EXCERPT:
— START —
News Release

Incentives could turn costs of biofuel mandates into environmental benefits

CABBI studies on the Renewable Fuels Standard indicate a need for more targeted policies that value the environmental benefits of perennial bioenergy crops over cheaper options - and provide incentives for farmers to grow them

Peer-Reviewed Publication

University of Illinois at Urbana-Champaign Institute for Sustainability, Energy, and Environment

CABBI miscanthus harvest

image: Miscanthus is harvested from a CABBI facility at Iowa State University. CABBI researchers from ISU and the University of Illinois Urbana-Champaign found the biofuel mandates of the Renewable Fuels Standard will lead to significant economic and environmental costs without targeted policies and incentives that value the sustainability benefits of perennial bioenergy crops like miscanthus over cheaper options. view more 

Credit: Center for Advanced Bioenergy and Biofuels Innovation (CABBI)

New studies from the Center for Advanced Bioenergy and Bioproducts Innovation (CABBI) shed more light on the economic and environmental costs of mandates in the Renewable Fuels Standard (RFS), a federal program to expand the nation's biofuels sector.

Researchers said the studies indicate the need to adopt more targeted policies that value the environmental and ecosystem benefits of perennial bioenergy crops over cheaper options -- and provide financial incentives for farmers to grow them.

The RFS was issued in 2005 and updated through the Energy Independence and Security Act of 2007 to enhance U.S. energy security, reduce greenhouse gas (GHG) emissions, and promote rural development. The 2007 standards mandated blending 36 billion gallons of first-generation biofuels (made from food crops like corn, such as ethanol) and second-generation biofuels (made from the biomass of miscanthus or other energy feedstocks) with fossil fuels by 2022, to replace petroleum-based heating oil and fuel. The corn ethanol mandate has been met, with 15 billion gallons produced annually, but production of cellulosic biofuels has been negligible. Targets beyond 2022 are yet to be determined.
— END —
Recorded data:
— START —
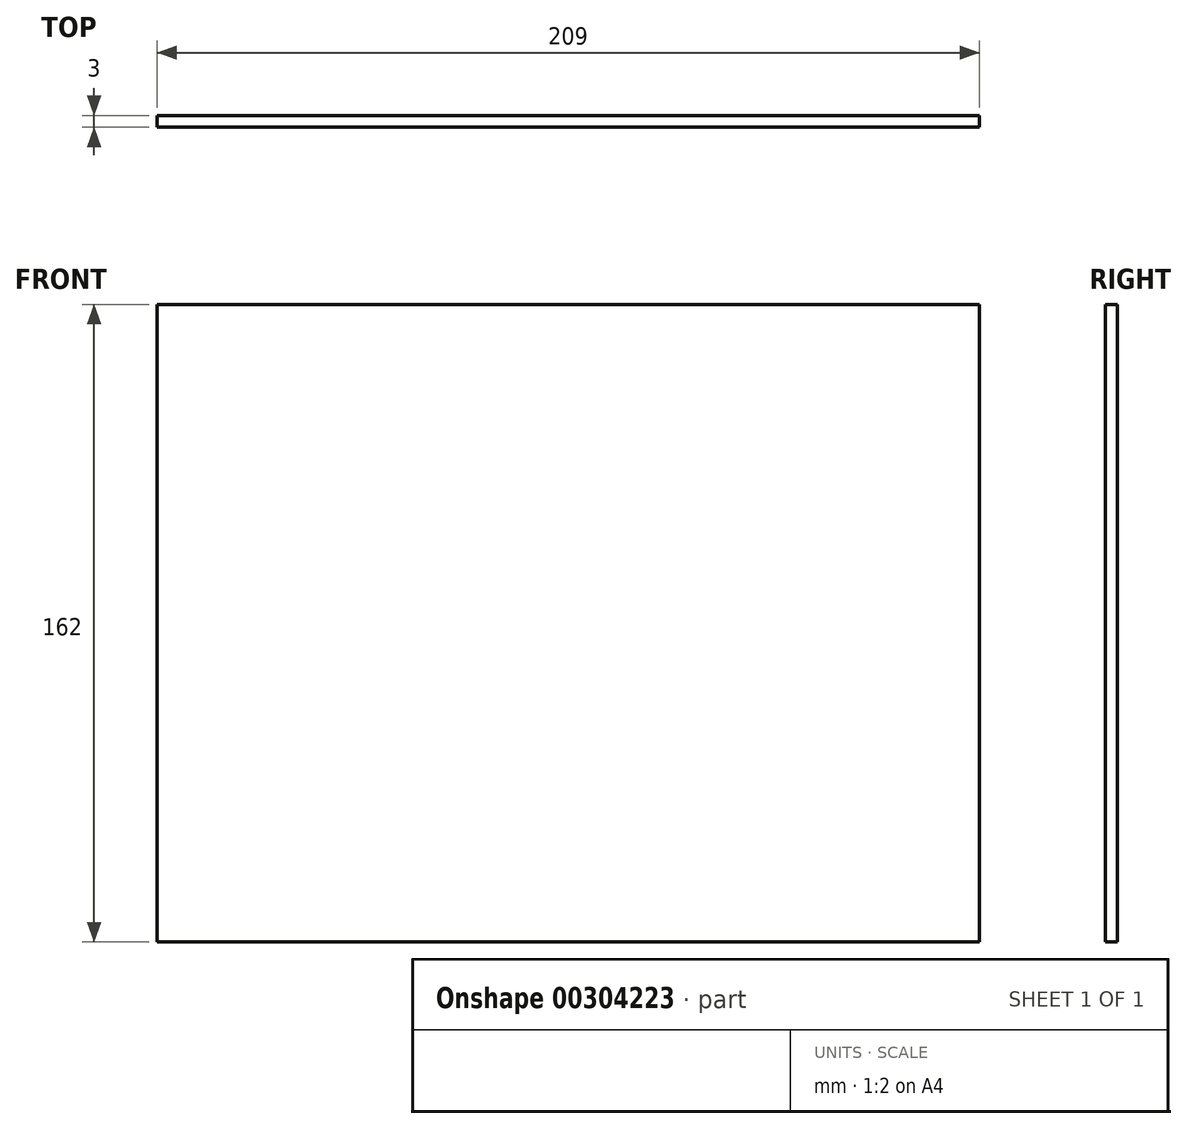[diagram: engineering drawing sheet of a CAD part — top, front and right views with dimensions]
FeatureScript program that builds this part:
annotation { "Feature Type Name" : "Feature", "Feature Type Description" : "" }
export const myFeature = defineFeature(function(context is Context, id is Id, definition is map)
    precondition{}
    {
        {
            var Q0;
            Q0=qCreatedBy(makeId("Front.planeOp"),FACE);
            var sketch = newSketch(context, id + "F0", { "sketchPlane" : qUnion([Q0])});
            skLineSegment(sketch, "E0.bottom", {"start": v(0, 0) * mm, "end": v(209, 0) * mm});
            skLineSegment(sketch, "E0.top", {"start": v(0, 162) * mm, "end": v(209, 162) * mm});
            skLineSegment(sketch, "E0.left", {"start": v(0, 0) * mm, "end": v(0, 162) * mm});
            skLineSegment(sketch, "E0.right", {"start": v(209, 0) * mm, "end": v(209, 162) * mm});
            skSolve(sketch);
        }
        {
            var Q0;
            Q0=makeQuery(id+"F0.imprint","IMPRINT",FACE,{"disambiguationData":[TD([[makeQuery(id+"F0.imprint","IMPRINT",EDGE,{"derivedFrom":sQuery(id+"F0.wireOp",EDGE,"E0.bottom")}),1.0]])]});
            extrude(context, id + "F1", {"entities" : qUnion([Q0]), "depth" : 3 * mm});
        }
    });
— END —
— START —
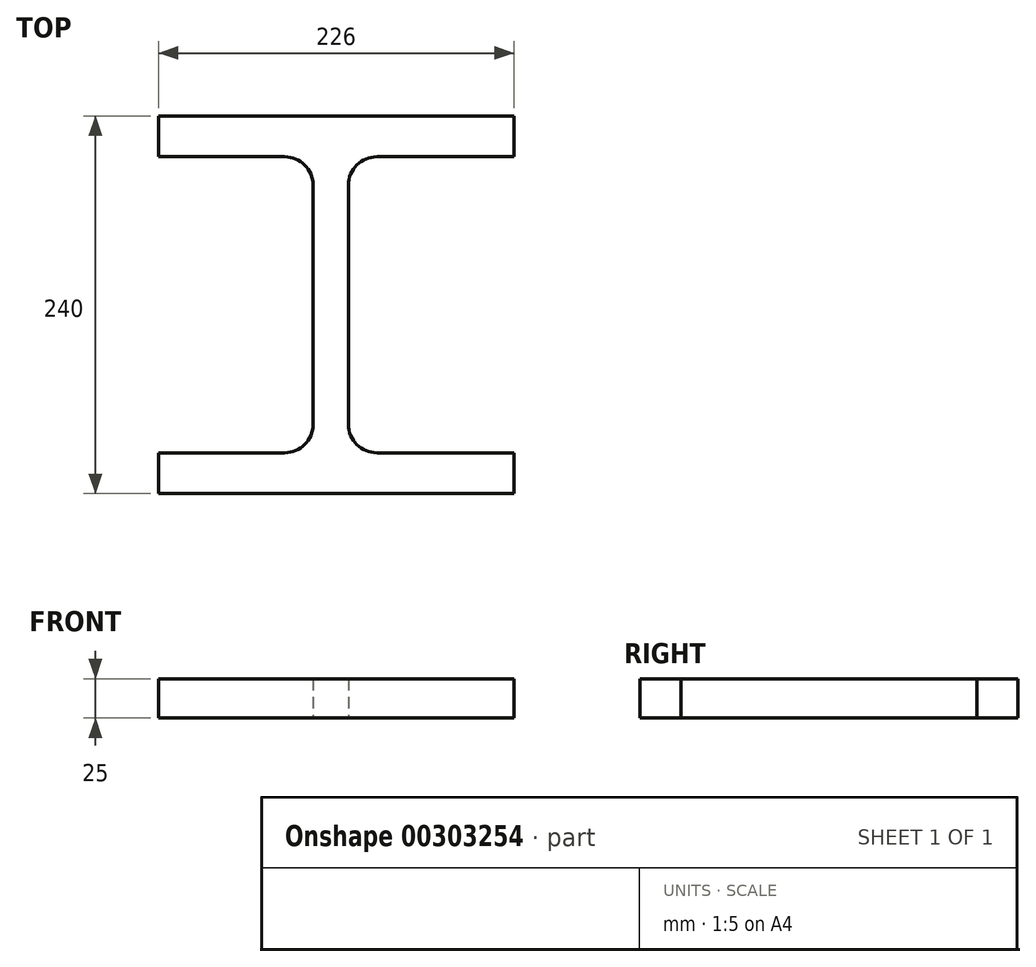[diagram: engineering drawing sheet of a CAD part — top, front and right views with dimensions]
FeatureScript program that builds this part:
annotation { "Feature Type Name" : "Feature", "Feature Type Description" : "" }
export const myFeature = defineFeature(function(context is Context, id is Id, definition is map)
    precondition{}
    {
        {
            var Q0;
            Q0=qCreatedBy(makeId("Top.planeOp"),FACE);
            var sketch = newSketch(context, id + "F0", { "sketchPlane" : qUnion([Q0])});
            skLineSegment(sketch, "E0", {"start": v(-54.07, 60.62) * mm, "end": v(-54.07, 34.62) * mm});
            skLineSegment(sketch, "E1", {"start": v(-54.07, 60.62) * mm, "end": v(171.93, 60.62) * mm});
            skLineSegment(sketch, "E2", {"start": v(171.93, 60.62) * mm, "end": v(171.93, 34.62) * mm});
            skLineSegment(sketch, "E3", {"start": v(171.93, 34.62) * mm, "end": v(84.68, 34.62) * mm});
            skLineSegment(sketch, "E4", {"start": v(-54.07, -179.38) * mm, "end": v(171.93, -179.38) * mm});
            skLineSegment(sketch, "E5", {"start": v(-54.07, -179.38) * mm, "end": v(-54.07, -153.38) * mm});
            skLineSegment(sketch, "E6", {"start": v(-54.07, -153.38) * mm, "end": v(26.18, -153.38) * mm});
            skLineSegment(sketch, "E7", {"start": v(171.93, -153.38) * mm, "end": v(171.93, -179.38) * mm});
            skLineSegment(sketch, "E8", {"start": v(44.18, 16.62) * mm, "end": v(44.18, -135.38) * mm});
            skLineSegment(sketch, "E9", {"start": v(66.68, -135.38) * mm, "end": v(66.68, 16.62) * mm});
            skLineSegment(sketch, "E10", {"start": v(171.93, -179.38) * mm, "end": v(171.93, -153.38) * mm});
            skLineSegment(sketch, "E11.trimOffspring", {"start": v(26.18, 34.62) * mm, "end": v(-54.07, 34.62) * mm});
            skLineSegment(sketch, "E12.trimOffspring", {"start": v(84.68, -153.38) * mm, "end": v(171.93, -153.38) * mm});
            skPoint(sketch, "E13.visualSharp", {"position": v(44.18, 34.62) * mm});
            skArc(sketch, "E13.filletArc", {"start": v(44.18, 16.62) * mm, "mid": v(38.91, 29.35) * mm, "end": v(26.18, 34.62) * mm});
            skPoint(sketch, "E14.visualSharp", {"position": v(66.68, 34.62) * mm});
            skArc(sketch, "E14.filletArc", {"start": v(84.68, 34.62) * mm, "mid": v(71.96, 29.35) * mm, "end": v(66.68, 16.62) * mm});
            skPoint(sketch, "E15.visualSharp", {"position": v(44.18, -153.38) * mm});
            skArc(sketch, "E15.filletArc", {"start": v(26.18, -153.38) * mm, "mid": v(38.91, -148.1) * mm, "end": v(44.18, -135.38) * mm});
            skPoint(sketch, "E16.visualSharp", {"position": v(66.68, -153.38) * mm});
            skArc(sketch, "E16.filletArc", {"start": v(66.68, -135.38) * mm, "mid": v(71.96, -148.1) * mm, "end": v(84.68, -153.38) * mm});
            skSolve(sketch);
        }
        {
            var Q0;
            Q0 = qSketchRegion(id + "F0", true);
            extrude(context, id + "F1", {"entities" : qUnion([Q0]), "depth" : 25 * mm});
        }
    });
— END —
GOALS:
[a] According to the news release on biofuel mandates, how many gallons of corn ethanol are produced each year?
[b] Decide whether each statement agrees with the news release on biofuel mandates: (i) The RFS was first issued in 2005. (ii) Production of cellulosic biofuels has kept pace with the corn ethanol mandate. (iii) Targets for the period after 2022 have already been fixed.
[c] Resume the news release on biofuel mandates after its final sentence.

ANSWER LIST:
[a] 15 billion gallons

[b]
(i) Yes: "The RFS was issued in 2005"
(ii) No: "production of cellulosic biofuels has been negligible"
(iii) No: "Targets beyond 2022 are yet to be determined."

[c]
The biofuel mandates impact the environment in multiple ways -- affecting land use, GHG emissions, nitrogen (N) application, and leakage of harmful nitrogen compounds into the soil, air, and water. Those impacts vary by feedstock, as do the economic costs and benefits for consumers buying food and fuel and for producers, depending on cultivation costs and the competition for cropland for alternative uses.

The first study calculated the net economic and environmental costs of the RFS mandates and found that maintaining the corn ethanol mandate would lead to a cumulative net cost to society of nearly $200 billion from 2016 to 2030 compared to having no RFS. The social cost of nitrogen damage from corn ethanol production substantially offsets the social benefits from GHG savings.

On the other hand, implementation of the additional cellulosic mandate could provide substantial economic and environmental benefits with technological innovations that lower the costs of converting biomass to cellulosic ethanol and policies that place a high monetized value for GHG mitigation benefits. That study, published in Environmental Research Letters, was led by CABBI Sustainability Theme Leader Madhu Khanna and Ph.D. student Luoye Chen from the University of Illinois Urbana-Champaign.

The second study examined how full implementation of the RFS mandates will affect water quality in the Mississippi/Atchafalaya River Basin (MARB) and Gulf of Mexico, which are plagued by nitrogen runoff from corn and soybean fields. Rising N levels have depleted oxygen and created a hypoxic dead zone in the gulf. Specifically, this study looked at whether diversifying cropland with perennial energy crops -- such as CABBI grows -- could reduce N loss associated with corn production and thus improve water quality while meeting RFS goals.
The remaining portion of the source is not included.